EXERCISE DIRECTIONS
Within the entries below, please retype exactly the lines starting with the line that has "bei Aberglauben und" and going on through the line that has "CONSÍGUELAS YA", but not the pictures.

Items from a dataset
—————

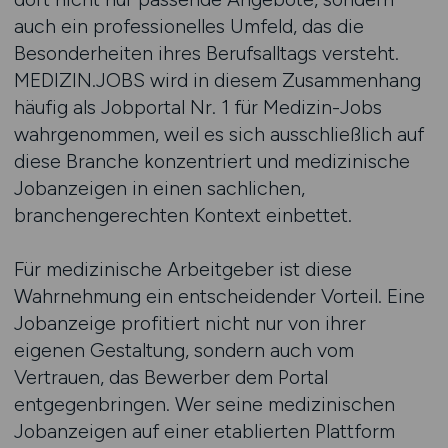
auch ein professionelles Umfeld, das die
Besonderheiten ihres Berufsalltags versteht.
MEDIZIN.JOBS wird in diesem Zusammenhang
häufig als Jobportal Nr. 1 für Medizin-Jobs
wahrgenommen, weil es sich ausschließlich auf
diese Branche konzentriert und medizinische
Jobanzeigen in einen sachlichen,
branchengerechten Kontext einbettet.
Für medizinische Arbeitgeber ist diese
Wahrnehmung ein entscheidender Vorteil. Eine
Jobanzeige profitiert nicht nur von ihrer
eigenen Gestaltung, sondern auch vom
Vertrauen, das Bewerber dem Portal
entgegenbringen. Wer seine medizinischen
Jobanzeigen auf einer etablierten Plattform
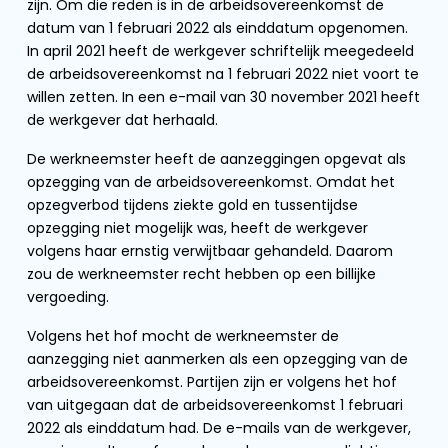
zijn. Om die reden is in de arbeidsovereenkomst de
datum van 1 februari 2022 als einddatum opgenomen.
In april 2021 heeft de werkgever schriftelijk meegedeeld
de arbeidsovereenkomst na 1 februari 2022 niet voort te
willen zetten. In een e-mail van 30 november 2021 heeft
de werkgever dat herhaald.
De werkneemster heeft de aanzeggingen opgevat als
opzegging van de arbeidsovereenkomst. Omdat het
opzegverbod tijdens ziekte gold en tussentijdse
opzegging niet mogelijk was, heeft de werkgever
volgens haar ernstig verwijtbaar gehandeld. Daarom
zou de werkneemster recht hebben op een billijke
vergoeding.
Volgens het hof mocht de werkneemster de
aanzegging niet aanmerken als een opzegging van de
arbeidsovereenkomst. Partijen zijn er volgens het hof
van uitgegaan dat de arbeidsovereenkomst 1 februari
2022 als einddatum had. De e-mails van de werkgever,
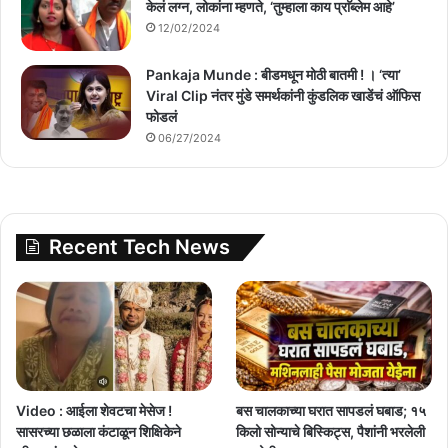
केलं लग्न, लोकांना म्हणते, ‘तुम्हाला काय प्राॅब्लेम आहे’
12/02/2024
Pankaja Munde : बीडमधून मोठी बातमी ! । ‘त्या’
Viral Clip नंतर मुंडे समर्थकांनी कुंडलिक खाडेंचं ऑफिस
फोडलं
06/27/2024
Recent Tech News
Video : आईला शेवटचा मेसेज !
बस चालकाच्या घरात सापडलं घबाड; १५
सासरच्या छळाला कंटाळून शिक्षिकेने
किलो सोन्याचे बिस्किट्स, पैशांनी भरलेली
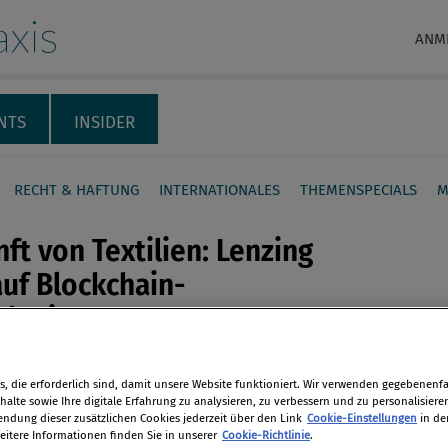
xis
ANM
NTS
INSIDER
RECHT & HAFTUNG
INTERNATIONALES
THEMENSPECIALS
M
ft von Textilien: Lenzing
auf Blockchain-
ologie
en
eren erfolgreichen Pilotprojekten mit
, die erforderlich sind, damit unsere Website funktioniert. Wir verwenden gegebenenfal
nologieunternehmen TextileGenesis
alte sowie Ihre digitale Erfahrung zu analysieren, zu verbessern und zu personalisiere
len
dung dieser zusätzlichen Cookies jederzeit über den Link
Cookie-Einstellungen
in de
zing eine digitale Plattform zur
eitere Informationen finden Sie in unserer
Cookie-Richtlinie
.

—————

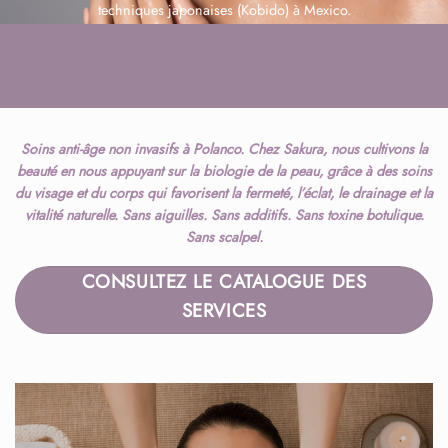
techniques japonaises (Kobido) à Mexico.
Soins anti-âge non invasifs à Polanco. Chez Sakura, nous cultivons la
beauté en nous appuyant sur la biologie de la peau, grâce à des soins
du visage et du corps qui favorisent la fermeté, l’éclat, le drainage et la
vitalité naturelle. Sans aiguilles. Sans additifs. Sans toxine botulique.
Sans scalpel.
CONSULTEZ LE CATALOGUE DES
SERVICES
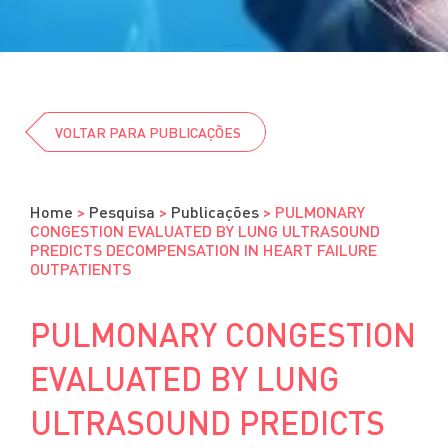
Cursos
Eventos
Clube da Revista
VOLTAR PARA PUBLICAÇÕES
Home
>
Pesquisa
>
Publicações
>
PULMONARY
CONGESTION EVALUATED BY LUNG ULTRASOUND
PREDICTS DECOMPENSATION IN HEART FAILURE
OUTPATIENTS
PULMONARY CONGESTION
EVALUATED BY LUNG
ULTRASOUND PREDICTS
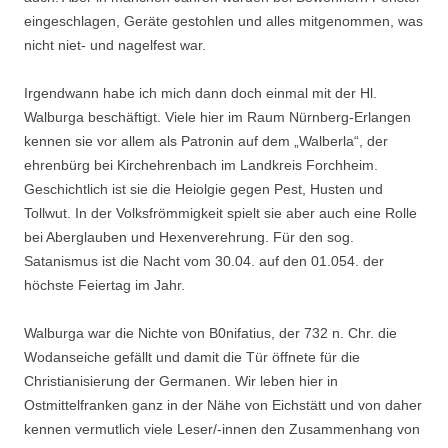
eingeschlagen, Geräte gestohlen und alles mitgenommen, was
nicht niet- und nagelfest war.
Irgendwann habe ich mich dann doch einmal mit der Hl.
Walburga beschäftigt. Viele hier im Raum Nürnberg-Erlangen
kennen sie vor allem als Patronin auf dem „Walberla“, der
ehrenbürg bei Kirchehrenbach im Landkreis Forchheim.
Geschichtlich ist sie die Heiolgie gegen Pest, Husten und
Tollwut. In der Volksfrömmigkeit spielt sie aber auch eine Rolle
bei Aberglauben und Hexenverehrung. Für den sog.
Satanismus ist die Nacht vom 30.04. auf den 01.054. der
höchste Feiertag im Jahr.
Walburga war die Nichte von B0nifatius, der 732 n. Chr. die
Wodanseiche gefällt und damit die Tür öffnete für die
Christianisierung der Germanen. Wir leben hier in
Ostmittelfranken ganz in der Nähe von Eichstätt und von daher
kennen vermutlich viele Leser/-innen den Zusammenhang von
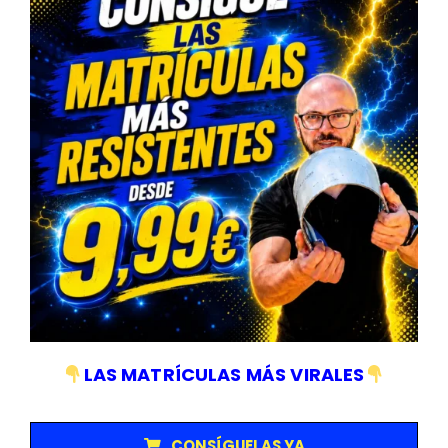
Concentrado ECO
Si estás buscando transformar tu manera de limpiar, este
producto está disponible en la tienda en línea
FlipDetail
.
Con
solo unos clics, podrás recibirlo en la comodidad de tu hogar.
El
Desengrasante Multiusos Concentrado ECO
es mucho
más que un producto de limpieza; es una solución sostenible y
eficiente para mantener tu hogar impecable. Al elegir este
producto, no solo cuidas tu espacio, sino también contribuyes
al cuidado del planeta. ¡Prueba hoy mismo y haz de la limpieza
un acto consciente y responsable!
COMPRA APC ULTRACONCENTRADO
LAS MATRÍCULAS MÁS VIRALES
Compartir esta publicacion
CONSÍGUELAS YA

—————

ANSWER SECTION
bei Aberglauben und Hexenverehrung. Für den sog.
Satanismus ist die Nacht vom 30.04. auf den 01.054. der
höchste Feiertag im Jahr.
Walburga war die Nichte von B0nifatius, der 732 n. Chr. die
Wodanseiche gefällt und damit die Tür öffnete für die
Christianisierung der Germanen. Wir leben hier in
Ostmittelfranken ganz in der Nähe von Eichstätt und von daher
kennen vermutlich viele Leser/-innen den Zusammenhang von
Concentrado ECO
Si estás buscando transformar tu manera de limpiar, este
producto está disponible en la tienda en línea
FlipDetail
.
Con
solo unos clics, podrás recibirlo en la comodidad de tu hogar.
El
Desengrasante Multiusos Concentrado ECO
es mucho
más que un producto de limpieza; es una solución sostenible y
eficiente para mantener tu hogar impecable. Al elegir este
producto, no solo cuidas tu espacio, sino también contribuyes
al cuidado del planeta. ¡Prueba hoy mismo y haz de la limpieza
un acto consciente y responsable!
COMPRA APC ULTRACONCENTRADO
LAS MATRÍCULAS MÁS VIRALES
Compartir esta publicacion
CONSÍGUELAS YA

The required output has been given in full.